If youre a drummer, say, and you want to learn the drum track on Led Zeppelins Whole Lotta Love, you might want to hear the drum track without the rest of the mix. Then you might want to play along with the existing track minus drums.
So far, your choices are to search online for the masters (or stems) or to fiddle about with filters to try and isolate the part you want or dont want.
Instead, im going to play around in TensorFlow and see if I can get it to separate drums from the mix (or, successively, each other part) to deconstruct the track.
Ill need lots of diverse training data, and ill need to learn lots about how to go about it - looks like LSTM will be in there somehow.
But ultimately- and this is the idea (all that ^^^ was to show that this isnt just WIBNI) a software tool/app into which you feed a mixed track, and out of which you get isolated +-instrumental/vocal parts.
Can also do Karaoke.-- Frankx, Sep 19 2019 Wikipedia: Signal separation https://en.wikipedi...i/Signal_separationMentioned in my anno. Wikipedia seems confused about what to call this thing. [notexactly, Sep 26 2019] Contact the EffaBeeEye, or maybe the SeeAyeEh (not CSIS, they're bumblefooks)... I'm sure (!) one/most/all of the Five Eyes have baked this, for espying purposes, generation of fayk newz and similar.-- Sgt Teacup, Sep 19 2019 Thanks for the tips! Ive seen some attempts done using the Fourier transform the input to an RNN, but the resultant audio samples seem pretty poor - lots of digital artefacts. And Ive read that the FT also loses the phase information, which I think might be important in reconstructing the waveform.-- Frankx, Sep 19 2019 I would think working with/removing voice would be the hardest, due to the huge variability of voices. However, instruments are far more "fixed" in their output, so you could go "sounds like an A on piano", so subtract a "piano A waveform" (for the duration of the note) from the track, and so on. Would require a huge database of instrument data. Also, you can generally find at least some form of sheet- music; so that would give you a starting point, even if it's just the basic guitar chords or something.-- neutrinos_shadow, Sep 19 2019 // Karaoke //
Death's too good for your sort; you must be made to suffer !
Bring forth the Wicker Man ! Prepare the bonfire ! Fetch hither oil, kindling and faggots* ! Slay them, slay them all, spare not even the children lest the Evil persist ! <Incoherent raving />
*A sort of small meatball, traditionally served hot with gravy, and an ideal accompaniment to baked potatoes which can be conveniently roasted in the embers of the purifying bonfire.-- 8th of 7, Sep 19 2019 //Death's too good//
Agree! I wasn't suggesting it should be used for Karaoke - just that if it worked, it probably could be.-- Frankx, Sep 20 2019 Too late; a mob of peasants with scythes, pitchforks and flaming torches is already assembling outside your door.-- 8th of 7, Sep 20 2019 This problem, in general, is signal separation or source separation. [link] In a case where you don't have any info on which components in the combined signal came from which source, it's blind signal or source separation.
Wikipedia doesn't mention using a neural net for that task (though its "flowchart of BSS" looks suspiciously like one), but I'd be surprised if nobody's tried it before. Maybe do some Google Scholar searching for something like [ (signal separation|source separation|bss) (rnn|lstm|neural net) ]?

=======

Instructions:
A. In the forum thread, which song's drum track is used as the opening example?
B. List every username in the forum thread that is shown with a date.
C. Repeat the forum thread's text starting at "But ultimately- and" and ending at "isolated +-instrumental/vocal parts.".
The material after this point comes from a separate, unrelated source.

=======

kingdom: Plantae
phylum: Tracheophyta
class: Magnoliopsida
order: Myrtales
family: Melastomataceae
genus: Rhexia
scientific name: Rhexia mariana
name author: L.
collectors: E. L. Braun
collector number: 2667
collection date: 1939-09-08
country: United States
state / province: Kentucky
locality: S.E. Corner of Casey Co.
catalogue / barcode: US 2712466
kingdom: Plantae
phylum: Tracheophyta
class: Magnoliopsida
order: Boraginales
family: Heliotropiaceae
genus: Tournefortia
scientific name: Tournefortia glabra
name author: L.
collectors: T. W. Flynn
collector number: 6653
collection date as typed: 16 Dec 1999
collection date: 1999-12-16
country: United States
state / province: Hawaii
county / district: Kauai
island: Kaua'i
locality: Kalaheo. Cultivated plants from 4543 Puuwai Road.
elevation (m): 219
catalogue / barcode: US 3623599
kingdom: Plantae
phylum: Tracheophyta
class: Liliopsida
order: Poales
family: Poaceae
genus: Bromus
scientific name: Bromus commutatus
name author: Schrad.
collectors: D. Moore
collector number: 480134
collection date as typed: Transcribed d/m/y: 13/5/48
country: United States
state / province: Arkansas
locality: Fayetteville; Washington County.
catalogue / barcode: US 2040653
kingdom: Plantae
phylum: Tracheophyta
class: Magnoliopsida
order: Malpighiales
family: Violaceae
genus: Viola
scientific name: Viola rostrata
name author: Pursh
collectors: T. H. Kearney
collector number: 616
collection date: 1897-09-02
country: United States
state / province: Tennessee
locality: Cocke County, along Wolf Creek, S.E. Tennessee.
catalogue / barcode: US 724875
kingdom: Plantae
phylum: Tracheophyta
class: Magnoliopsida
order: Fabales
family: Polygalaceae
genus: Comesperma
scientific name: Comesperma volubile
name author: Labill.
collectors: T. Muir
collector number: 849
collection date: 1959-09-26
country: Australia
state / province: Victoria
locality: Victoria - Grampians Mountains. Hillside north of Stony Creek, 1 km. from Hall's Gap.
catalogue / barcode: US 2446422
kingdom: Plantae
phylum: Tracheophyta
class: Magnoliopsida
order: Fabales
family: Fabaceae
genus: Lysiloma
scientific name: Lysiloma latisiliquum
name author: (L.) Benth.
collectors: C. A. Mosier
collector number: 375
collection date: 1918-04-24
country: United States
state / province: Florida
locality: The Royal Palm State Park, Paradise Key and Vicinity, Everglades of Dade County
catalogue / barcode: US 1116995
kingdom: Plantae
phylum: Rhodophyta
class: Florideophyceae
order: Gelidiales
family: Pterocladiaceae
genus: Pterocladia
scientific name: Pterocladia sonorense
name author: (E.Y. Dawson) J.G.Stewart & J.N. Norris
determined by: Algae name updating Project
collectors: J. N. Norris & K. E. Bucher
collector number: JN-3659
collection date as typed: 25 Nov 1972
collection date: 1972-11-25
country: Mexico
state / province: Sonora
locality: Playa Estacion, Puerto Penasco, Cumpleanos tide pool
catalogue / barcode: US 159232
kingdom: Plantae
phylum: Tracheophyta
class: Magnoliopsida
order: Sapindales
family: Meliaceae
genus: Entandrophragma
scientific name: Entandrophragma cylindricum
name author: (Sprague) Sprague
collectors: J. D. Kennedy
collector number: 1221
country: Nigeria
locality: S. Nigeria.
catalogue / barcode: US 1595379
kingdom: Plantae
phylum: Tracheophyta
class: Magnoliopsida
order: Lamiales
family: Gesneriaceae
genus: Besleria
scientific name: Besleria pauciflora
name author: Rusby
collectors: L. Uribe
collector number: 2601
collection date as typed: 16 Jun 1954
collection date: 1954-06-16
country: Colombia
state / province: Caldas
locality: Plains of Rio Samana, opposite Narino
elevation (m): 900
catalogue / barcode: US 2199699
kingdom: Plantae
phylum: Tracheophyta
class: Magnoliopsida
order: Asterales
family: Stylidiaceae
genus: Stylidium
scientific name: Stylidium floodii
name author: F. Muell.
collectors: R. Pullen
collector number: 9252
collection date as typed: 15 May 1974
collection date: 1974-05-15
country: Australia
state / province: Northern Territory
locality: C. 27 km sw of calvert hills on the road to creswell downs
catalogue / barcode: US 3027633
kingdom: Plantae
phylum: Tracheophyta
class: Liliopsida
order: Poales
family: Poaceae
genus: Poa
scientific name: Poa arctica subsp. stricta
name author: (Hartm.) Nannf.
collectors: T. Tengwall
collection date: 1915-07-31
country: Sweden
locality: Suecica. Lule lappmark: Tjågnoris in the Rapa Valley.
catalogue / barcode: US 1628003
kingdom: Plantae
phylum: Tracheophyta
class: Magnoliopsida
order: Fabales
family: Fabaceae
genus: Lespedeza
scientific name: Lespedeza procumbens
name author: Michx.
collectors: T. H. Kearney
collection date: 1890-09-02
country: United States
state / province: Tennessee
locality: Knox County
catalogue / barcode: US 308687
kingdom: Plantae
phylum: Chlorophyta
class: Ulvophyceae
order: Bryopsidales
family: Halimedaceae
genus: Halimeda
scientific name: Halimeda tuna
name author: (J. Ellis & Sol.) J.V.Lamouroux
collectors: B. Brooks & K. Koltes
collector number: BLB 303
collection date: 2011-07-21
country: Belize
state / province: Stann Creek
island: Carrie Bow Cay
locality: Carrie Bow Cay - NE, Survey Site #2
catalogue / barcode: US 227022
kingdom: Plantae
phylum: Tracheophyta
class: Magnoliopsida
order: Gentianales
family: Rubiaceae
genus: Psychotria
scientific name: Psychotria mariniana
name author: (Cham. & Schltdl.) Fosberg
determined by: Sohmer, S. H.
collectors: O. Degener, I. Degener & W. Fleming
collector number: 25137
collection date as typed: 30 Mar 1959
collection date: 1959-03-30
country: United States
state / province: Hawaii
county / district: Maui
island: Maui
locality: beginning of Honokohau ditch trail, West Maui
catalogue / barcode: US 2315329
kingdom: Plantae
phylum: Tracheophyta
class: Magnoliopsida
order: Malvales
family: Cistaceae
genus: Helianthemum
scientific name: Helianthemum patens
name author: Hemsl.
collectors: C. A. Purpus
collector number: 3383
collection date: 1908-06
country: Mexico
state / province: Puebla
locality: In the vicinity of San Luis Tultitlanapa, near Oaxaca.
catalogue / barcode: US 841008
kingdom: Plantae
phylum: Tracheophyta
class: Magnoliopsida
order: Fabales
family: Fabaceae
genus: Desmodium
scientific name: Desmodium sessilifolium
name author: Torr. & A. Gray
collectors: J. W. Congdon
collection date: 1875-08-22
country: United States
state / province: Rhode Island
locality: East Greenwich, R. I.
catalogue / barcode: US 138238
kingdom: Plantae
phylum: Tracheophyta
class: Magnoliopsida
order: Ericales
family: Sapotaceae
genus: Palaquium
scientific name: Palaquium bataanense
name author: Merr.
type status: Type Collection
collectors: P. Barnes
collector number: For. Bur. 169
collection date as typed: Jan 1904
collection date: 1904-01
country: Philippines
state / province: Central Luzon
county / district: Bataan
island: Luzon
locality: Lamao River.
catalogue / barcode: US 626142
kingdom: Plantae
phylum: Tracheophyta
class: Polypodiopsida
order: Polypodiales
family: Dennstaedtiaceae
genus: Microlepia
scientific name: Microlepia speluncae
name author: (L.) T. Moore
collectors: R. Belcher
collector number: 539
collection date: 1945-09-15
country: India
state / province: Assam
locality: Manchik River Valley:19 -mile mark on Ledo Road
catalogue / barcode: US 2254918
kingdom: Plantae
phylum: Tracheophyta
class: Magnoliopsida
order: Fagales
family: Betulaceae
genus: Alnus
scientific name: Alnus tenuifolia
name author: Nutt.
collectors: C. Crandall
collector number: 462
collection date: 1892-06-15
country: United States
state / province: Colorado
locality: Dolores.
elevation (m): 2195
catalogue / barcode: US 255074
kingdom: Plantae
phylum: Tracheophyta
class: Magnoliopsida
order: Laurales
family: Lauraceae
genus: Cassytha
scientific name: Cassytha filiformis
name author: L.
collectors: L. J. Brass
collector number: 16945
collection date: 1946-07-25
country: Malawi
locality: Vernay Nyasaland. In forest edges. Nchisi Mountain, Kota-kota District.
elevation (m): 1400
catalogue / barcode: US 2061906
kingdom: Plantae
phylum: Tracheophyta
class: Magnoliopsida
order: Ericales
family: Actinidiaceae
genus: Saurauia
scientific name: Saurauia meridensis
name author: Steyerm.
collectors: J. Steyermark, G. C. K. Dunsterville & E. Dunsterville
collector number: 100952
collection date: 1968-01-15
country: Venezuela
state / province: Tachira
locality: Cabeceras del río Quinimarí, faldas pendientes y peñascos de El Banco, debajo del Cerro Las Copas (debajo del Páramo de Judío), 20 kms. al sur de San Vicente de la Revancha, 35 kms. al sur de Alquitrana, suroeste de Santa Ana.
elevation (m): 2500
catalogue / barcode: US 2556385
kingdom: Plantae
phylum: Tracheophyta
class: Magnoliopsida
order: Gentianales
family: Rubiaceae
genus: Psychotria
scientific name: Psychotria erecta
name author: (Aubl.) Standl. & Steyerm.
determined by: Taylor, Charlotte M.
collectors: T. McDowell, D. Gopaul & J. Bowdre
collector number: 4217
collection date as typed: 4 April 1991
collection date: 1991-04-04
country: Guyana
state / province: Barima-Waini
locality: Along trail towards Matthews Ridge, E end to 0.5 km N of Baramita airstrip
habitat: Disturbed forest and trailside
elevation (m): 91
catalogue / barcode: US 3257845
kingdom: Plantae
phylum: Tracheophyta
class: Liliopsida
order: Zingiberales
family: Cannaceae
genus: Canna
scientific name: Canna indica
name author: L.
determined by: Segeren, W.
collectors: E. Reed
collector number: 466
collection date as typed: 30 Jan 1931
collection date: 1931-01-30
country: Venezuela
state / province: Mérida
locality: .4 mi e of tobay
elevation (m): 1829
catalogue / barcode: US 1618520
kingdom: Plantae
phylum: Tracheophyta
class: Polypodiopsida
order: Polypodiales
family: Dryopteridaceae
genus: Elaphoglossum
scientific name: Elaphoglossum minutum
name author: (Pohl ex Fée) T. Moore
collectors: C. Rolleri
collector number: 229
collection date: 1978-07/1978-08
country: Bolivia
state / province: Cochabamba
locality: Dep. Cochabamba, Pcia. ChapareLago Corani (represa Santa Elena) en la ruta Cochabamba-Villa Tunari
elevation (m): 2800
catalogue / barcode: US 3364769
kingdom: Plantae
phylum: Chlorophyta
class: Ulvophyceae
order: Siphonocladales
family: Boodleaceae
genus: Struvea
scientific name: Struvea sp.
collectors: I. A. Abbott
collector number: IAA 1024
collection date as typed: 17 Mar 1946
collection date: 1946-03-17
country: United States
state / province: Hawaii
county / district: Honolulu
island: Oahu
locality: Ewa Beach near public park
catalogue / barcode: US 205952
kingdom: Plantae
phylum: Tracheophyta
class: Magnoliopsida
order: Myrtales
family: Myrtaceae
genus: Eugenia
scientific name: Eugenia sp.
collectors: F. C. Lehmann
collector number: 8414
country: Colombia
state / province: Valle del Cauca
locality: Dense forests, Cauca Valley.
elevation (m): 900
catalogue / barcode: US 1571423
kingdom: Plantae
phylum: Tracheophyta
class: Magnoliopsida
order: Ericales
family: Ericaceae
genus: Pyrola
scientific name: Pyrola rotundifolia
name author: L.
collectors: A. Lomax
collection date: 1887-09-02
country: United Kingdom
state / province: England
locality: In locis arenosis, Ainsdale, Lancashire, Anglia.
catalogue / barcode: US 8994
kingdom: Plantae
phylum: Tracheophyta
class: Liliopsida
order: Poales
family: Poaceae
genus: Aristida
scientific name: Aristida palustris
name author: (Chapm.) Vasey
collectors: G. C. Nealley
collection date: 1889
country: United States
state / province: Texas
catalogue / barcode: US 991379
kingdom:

=======

Responses per task:
A. Whole Lotta Love by Led Zeppelin.

B. Frankx, notexactly, Sgt Teacup, neutrinos_shadow, 8th of 7

C.
But ultimately- and this is the idea (all that ^^^ was to show that this isnt just WIBNI) a software tool/app into which you feed a mixed track, and out of which you get isolated +-instrumental/vocal parts.